━━━ The data

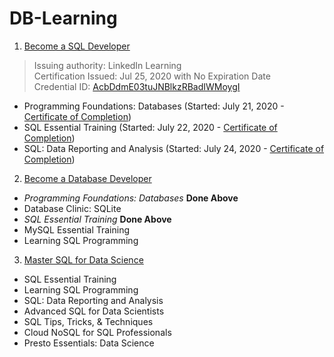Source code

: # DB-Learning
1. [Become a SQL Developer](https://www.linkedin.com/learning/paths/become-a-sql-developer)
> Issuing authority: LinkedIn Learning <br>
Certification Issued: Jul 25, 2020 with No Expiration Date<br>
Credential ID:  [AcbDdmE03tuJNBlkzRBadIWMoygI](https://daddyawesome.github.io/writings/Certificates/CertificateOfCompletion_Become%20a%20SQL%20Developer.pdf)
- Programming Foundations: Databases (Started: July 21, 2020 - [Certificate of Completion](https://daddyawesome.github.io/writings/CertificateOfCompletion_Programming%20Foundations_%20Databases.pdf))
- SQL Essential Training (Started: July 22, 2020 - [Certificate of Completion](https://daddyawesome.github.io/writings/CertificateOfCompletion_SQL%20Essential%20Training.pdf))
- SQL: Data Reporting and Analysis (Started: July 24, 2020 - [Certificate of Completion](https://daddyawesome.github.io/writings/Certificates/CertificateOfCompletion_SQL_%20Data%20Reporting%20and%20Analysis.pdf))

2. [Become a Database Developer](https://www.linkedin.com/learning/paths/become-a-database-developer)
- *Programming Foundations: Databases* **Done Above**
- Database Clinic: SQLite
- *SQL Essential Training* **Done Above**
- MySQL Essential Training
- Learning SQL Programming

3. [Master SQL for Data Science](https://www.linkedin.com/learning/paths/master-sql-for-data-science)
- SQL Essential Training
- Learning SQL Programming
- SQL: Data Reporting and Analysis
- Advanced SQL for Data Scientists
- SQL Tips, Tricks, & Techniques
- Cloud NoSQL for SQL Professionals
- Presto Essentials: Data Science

━━━━━━
━━━ The data

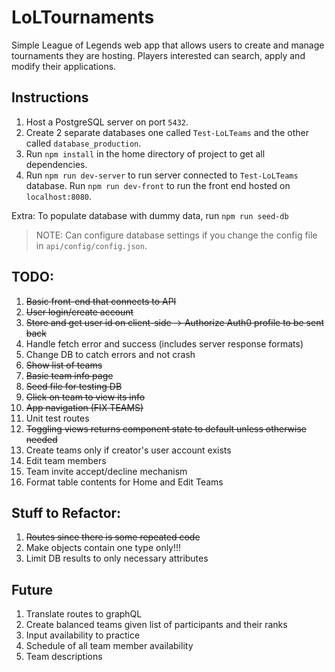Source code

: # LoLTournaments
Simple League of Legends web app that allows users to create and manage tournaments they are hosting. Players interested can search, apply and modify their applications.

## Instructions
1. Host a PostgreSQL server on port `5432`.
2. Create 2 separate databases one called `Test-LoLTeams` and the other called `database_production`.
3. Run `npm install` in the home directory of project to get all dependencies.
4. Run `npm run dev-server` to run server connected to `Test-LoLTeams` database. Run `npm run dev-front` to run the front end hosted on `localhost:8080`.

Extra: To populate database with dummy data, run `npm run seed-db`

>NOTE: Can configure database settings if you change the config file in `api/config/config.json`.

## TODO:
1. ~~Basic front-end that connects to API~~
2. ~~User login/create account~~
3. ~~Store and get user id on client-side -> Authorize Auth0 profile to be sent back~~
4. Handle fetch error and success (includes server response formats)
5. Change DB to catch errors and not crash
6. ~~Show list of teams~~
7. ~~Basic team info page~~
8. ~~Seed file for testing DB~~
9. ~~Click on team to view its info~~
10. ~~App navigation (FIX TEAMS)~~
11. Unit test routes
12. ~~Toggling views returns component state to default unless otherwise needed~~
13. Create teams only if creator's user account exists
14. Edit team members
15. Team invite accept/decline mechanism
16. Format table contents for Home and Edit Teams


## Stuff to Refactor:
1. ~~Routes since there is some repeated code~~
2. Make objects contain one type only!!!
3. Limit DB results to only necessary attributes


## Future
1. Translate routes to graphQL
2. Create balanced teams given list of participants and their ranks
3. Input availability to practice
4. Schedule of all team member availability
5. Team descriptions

━━━━━━

**What the task requires**
If a line in the listing contains the string "front", copy it.

**Reply**
4. Run `npm run dev-server` to run server connected to `Test-LoLTeams` database. Run `npm run dev-front` to run the front end hosted on `localhost:8080`.
1. ~~Basic front-end that connects to API~~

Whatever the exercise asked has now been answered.